D-Erythrulose (also known as erythrulose) is a tetrose carbohydrate with the chemical formula C4H8O4. It has one ketone group and so is part of the ketose family. It is used in some self-tanning cosmetics, in general, combined with dihydroxyacetone (DHA).

Erythrulose/DHA reacts with the amino acids in the proteins of the first layers of skin (the stratum corneum and epidermis). One of the pathways involves free radicals at one of the steps of the Maillard reaction, distantly related to the browning effect when a cut apple slice is exposed to oxygen. The other pathway is the conventional Maillard reaction; both pathways are involved in the browning during food preparation and storage. This is not a stain or dye, but rather a chemical reaction that produces a color change on all treated skin. It does not involve the underlying skin pigmentation nor does it require exposure to ultraviolet light to initiate the color change. However, the 'tan' produced by erythrulose/DHA only has an SPF of up to 3, and enhances the free radical injury from UV (compared to untreated skin) for the 24 hours after self-tanner is applied, according to a 2007 study led by Katinka Jung of the Gematria Test Lab in Berlin. Forty minutes after the researchers treated skin samples with high levels of erythrulose, they found that more than 140 percent additional free radicals formed during sun exposure compared with untreated skin.

DHA produced similar results, but faster; however erythrulose takes longer to develop its full effect, therefore it lasts longer. For a day after self-tanner application, excessive sun exposure should be avoided and sunscreen should be worn outdoors, they say; an antioxidant cream could also minimize free radical production. Although some self-tanners contain sunscreen, its effect will not last as long as the tan. During UV irradiation free radicals, mainly superoxide/hydroperoxyl (O2•−/HO2•), and other reactive species (ROS/RNS) are produced, that can react with the ketoamines (Amadori products) and other intermediates of the Maillard reaction. This leads to autoxidationradical chain reactions of the ketoamines, which cause a dramatic increase in the radical injury of the skin. This can be suppressed by antioxidants, which shows involvement of reactive oxygen species (ROS). The ketoamines were shown to cause DNA strand breaks and to act as mutagens.

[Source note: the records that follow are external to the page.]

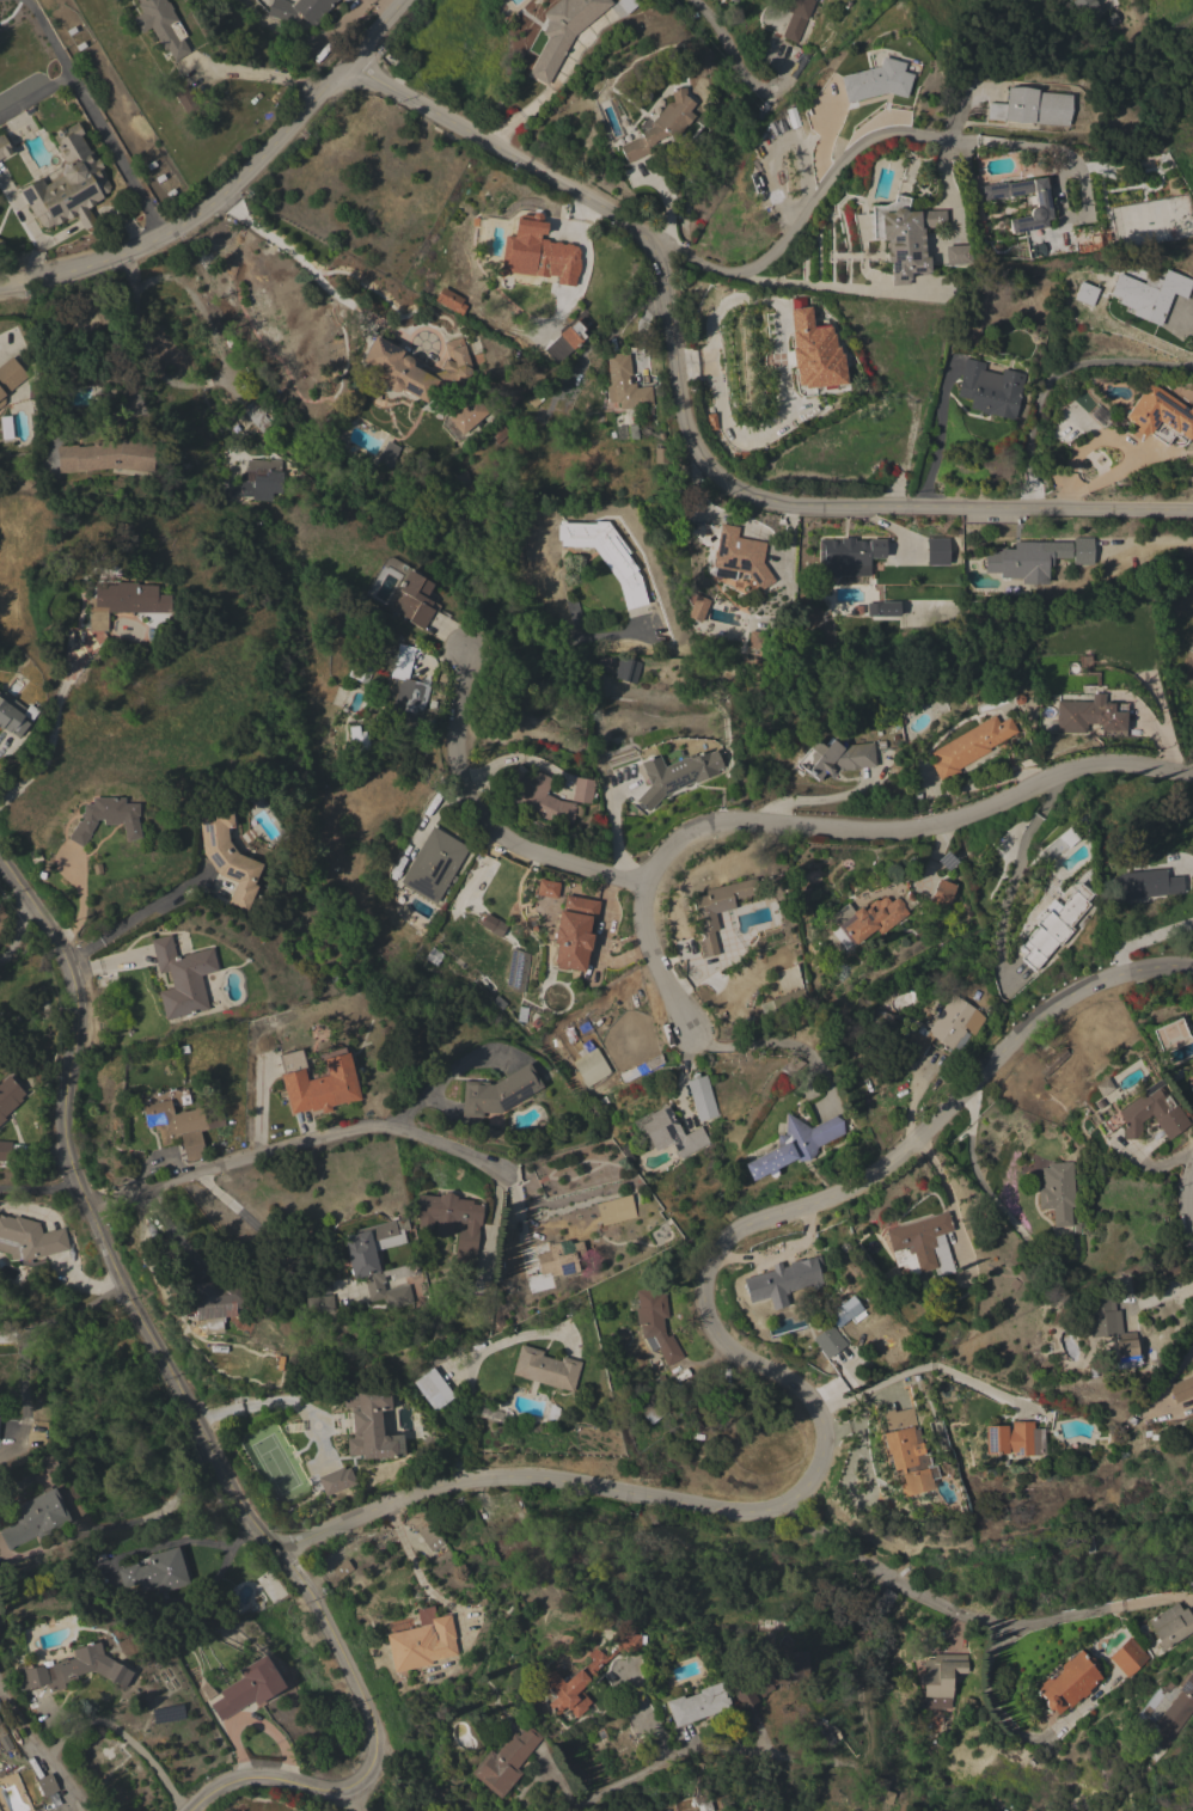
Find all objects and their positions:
road: (1112, 3)
building: (1088, 9)
building: (299, 10)
building: (796, 18)
building: (161, 26)
building: (560, 33)
road: (48, 40)
road: (723, 47)
building: (876, 80)
building: (186, 100)
building: (1030, 107)
road: (97, 121)
road: (818, 124)
building: (662, 125)
road: (784, 138)
road: (863, 141)
building: (4, 147)
building: (69, 183)
road: (232, 187)
building: (1042, 203)
road: (801, 209)
building: (906, 240)
building: (1, 242)
building: (540, 254)
building: (956, 254)
road: (310, 267)
road: (844, 288)
building: (1086, 293)
building: (1150, 293)
road: (194, 299)
building: (450, 300)
building: (106, 310)
building: (572, 333)
road: (92, 336)
building: (814, 352)
building: (395, 368)
building: (9, 376)
road: (1058, 380)
building: (623, 384)
building: (989, 389)
building: (256, 414)
building: (1100, 414)
building: (467, 415)
building: (1160, 415)
building: (497, 432)
road: (687, 432)
road: (939, 441)
building: (107, 455)
building: (386, 455)
building: (660, 455)
building: (257, 480)
building: (459, 488)
building: (936, 551)
building: (1083, 551)
building: (606, 555)
building: (848, 556)
building: (739, 557)
building: (1027, 560)
building: (414, 598)
building: (124, 602)
building: (697, 608)
building: (883, 609)
building: (574, 613)
building: (756, 639)
road: (553, 641)
building: (367, 653)
building: (626, 670)
building: (406, 690)
building: (14, 714)
building: (1089, 714)
road: (52, 733)
building: (358, 740)
building: (969, 746)
building: (836, 757)
building: (420, 772)
building: (675, 775)
building: (583, 790)
building: (536, 795)
road: (804, 799)
building: (106, 818)
road: (483, 823)
road: (830, 825)
building: (1058, 843)
building: (228, 856)
building: (433, 864)
road: (1012, 875)
building: (1146, 884)
building: (546, 888)
building: (942, 895)
building: (717, 910)
building: (872, 918)
road: (128, 919)
building: (489, 924)
road: (17, 930)
building: (1050, 930)
building: (573, 933)
road: (1144, 940)
building: (516, 969)
building: (183, 978)
building: (781, 1002)
building: (948, 1026)
road: (779, 1045)
building: (290, 1060)
building: (590, 1067)
road: (449, 1079)
building: (1190, 1081)
building: (1102, 1086)
building: (321, 1087)
building: (498, 1092)
building: (8, 1095)
building: (702, 1098)
building: (1152, 1114)
building: (1110, 1121)
building: (180, 1126)
building: (673, 1134)
building: (795, 1145)
road: (297, 1147)
building: (5, 1150)
road: (39, 1186)
building: (1058, 1195)
road: (1188, 1202)
road: (952, 1208)
building: (614, 1210)
building: (452, 1223)
road: (262, 1231)
road: (173, 1235)
building: (29, 1239)
building: (921, 1244)
road: (59, 1248)
building: (552, 1262)
building: (363, 1267)
building: (785, 1279)
building: (219, 1296)
road: (1152, 1296)
building: (319, 1303)
building: (845, 1311)
building: (655, 1323)
building: (1108, 1323)
road: (38, 1326)
building: (829, 1341)
road: (752, 1366)
road: (929, 1367)
building: (545, 1368)
road: (1168, 1379)
building: (431, 1385)
building: (1181, 1389)
road: (259, 1404)
building: (647, 1407)
road: (191, 1409)
building: (370, 1424)
building: (1012, 1439)
building: (908, 1451)
building: (336, 1480)
road: (162, 1507)
building: (36, 1519)
building: (430, 1536)
building: (342, 1568)
building: (158, 1571)
road: (975, 1618)
building: (1170, 1625)
building: (421, 1641)
building: (1128, 1656)
building: (72, 1669)
building: (589, 1673)
building: (940, 1673)
building: (768, 1677)
building: (1069, 1682)
building: (247, 1688)
building: (697, 1704)
building: (1170, 1715)
road: (1015, 1730)
road: (120, 1733)
road: (41, 1756)
building: (505, 1761)
road: (412, 1774)
road: (633, 1775)
building: (47, 1785)
road: (562, 1787)
building: (879, 1790)
road: (356, 1797)
building: (696, 1803)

The free radicals are due to the action of UV light on AGE (advanced glycation end-products) as a result of the reaction of DHA with the skin, and the intermediates, such as Amadori products (a type of AGE), that lead to them. AGEs absorb UV light, but do not have melanin's extended electronic structure that dissipates the energy, so part of it goes towards starting free radical chain reactions instead, in which other AGEs participate readily. AGEs are behind the damage to the skin that occurs with high blood sugar in diabetes where similar glycation occurs.

Erythrulose is a clear to pale-yellowish liquid, which naturally occurs in red raspberries. According to one method, it is made through aerobic fermentation by the bacterium Gluconobacter, followed by extensive multi-step purification.

Erythrulose and dihydroxyacetone (DHA) are very similar in composition, and both react much the same way on the skin surface. Erythrulose produces a lighter and slower-developing tan, taking 24 to 48 hours to complete development. When used alone, it fades faster than a DHA-based sunless tan. Some people feel the final tone of erythrulose is slightly redder, and less bronze, than the DHA-based tan. It may be less drying to the skin surface, helping provide a smoother fading tint. When combined with DHA, the resulting sunless tan is said to last longer, fade better, and provide a more cosmetically pleasing color tone. In sunless tanning products, it is incorporated at 1% to 3% levels.

Because the skin continually exfoliates itself, losing thousands of dead surface skin cells each day, the tan hue is temporary. The tan appearance lasts from two to 10 days, depending on application type and skin condition.

Not all users develop a tan coloration from erythrulose; some may find their fading is more uneven and blotchy when this ingredient is used. Because of the added cost associated with this ingredient, some manufacturers feel it is an inefficient additive to the sunless tanning product line.

Individuals sensitive to DHA may be able to use erythrulose as a skin-safe self-tanning replacement. Erythrulose is more expensive, and difficult to obtain.

Erythrulose is not currently approved by the Food and Drug Administration (FDA) as a self-tanning agent.